» **PROBLEM TO SOLVE**: Below are some entries. Repeat exactly the lines from the one with "List the labels" through the one with "List all street", and only those.

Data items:
________________________
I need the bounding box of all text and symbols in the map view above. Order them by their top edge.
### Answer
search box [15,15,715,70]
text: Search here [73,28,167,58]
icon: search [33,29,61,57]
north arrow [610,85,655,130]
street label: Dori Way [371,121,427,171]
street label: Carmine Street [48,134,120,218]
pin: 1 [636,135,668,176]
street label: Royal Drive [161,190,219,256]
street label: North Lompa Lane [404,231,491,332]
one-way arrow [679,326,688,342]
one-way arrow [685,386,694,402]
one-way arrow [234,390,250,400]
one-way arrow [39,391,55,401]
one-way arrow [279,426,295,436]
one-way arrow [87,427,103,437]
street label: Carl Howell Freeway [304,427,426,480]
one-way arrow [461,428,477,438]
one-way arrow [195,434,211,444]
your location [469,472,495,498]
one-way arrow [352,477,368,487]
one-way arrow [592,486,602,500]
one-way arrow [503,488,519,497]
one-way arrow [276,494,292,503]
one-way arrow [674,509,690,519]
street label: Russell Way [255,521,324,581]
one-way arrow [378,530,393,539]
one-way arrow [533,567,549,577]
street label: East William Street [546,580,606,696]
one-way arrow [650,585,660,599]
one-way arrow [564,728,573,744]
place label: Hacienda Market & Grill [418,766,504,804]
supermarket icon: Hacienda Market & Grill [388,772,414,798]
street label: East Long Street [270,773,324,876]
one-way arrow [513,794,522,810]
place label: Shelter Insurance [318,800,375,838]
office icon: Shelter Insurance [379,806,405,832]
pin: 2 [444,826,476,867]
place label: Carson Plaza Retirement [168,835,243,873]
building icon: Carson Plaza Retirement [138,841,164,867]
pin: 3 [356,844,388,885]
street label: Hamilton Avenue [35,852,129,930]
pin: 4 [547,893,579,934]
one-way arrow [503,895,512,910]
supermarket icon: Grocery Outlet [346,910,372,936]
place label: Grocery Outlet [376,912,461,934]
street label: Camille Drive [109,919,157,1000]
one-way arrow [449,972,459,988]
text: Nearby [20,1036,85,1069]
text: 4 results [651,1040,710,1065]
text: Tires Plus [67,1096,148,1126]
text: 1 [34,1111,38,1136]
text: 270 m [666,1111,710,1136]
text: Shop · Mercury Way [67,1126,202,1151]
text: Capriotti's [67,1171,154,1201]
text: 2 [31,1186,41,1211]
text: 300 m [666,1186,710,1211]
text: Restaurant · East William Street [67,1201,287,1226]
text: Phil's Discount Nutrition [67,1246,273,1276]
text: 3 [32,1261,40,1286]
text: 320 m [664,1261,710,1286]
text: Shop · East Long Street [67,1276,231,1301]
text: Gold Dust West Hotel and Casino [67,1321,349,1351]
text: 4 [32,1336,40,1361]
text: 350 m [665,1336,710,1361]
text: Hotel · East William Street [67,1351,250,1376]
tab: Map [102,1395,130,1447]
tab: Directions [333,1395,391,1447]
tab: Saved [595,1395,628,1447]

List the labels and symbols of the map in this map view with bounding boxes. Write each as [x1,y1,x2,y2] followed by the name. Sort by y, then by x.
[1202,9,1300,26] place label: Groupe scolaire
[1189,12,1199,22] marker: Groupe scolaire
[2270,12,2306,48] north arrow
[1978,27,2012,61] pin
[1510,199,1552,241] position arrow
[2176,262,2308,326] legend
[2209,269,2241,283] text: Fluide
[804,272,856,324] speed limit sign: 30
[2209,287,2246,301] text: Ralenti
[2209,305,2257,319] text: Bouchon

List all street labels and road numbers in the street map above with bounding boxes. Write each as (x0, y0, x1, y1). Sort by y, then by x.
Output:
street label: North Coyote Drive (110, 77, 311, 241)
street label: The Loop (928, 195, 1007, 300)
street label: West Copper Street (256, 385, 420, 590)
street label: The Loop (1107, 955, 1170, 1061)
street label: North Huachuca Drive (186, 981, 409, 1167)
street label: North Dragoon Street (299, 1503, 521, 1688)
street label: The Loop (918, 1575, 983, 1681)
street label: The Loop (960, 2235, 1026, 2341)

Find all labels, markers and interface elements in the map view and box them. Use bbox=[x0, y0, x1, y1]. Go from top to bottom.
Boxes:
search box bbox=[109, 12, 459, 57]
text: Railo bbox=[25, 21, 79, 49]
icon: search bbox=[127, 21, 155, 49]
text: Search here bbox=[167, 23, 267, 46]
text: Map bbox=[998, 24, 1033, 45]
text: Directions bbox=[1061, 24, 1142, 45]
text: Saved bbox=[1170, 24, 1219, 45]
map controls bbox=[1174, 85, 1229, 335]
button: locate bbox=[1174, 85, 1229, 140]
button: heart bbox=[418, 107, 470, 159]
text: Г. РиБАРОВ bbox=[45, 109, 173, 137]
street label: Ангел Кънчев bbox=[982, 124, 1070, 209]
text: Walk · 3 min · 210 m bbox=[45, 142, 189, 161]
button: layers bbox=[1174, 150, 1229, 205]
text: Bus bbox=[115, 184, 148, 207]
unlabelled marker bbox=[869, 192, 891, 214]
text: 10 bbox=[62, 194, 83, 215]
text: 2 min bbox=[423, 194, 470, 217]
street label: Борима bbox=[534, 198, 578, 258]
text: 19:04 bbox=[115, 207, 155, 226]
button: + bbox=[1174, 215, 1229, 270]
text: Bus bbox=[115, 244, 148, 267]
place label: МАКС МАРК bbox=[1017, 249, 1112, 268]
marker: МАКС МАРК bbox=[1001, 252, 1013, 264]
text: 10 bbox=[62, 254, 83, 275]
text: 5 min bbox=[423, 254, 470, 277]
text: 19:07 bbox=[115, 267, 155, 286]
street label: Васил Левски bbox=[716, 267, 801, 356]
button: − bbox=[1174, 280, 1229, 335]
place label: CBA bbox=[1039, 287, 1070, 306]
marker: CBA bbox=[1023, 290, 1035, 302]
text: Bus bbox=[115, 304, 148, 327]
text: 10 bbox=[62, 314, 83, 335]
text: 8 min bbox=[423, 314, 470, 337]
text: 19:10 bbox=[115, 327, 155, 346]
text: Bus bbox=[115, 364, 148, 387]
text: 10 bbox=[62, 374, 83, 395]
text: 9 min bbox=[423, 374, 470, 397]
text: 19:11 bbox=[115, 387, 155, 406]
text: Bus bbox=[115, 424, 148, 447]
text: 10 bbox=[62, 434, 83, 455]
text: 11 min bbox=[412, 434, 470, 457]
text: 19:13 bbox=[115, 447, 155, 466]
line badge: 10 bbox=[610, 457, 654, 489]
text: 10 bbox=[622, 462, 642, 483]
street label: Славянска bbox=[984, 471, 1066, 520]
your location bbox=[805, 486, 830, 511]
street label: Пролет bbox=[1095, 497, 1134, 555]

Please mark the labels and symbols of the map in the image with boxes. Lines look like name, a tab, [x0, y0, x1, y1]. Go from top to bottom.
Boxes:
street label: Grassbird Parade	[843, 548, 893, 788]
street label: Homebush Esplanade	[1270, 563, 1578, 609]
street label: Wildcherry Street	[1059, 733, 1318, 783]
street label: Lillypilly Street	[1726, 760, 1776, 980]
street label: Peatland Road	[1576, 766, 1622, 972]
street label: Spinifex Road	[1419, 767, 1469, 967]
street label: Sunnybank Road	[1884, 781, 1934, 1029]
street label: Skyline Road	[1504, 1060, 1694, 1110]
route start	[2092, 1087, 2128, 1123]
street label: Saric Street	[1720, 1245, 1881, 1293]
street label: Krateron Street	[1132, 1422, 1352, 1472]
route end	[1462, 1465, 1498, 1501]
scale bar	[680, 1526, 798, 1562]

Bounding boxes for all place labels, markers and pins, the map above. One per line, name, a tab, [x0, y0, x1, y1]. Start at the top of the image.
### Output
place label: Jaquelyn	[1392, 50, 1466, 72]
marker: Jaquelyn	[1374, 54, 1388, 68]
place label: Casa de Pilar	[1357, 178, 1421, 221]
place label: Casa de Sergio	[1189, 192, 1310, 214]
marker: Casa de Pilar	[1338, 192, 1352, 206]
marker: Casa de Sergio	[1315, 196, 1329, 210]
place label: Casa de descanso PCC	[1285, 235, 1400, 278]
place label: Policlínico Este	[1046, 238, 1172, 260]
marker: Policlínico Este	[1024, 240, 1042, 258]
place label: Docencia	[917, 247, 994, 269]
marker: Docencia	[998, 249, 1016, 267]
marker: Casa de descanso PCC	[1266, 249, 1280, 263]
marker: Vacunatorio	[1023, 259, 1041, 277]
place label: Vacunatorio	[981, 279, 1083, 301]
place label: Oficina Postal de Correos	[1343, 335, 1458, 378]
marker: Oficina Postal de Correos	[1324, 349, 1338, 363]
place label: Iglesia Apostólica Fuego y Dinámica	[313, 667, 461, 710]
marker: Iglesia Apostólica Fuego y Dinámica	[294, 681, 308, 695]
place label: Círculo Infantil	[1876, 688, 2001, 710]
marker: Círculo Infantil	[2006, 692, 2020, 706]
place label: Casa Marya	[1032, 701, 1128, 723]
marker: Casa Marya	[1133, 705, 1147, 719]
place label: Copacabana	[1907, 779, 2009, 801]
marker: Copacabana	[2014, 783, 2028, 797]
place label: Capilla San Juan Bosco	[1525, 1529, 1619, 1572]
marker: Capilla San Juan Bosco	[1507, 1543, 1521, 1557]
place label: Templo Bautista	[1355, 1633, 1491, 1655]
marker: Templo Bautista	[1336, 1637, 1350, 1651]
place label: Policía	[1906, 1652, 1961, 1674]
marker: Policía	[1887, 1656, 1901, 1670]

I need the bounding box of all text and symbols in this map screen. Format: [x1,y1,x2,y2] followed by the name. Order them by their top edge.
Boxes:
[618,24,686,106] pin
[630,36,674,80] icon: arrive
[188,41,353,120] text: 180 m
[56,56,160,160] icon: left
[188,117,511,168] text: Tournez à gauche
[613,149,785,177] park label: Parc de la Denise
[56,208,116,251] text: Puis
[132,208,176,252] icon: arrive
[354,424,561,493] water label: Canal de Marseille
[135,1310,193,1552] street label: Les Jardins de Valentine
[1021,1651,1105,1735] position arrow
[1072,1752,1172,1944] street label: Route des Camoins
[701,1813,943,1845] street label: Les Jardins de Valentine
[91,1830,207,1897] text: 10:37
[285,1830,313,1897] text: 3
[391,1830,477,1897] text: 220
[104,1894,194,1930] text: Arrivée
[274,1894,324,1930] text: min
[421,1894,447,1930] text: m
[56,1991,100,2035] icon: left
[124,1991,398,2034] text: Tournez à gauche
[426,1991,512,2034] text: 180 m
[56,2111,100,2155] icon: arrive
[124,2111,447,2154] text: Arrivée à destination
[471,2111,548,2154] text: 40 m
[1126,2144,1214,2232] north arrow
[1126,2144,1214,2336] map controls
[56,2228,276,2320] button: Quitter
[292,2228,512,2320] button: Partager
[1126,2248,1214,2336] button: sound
________________________
» **ANSWER TO THIS TASK**:
List the labels and symbols of the map in this map view with bounding boxes. Write each as [x1,y1,x2,y2] followed by the name. Sort by y, then by x.
[1202,9,1300,26] place label: Groupe scolaire
[1189,12,1199,22] marker: Groupe scolaire
[2270,12,2306,48] north arrow
[1978,27,2012,61] pin
[1510,199,1552,241] position arrow
[2176,262,2308,326] legend
[2209,269,2241,283] text: Fluide
[804,272,856,324] speed limit sign: 30
[2209,287,2246,301] text: Ralenti
[2209,305,2257,319] text: Bouchon

List all street labels and road numbers in the street map above with bounding boxes. Write each as (x0, y0, x1, y1). Sort by y, then by x.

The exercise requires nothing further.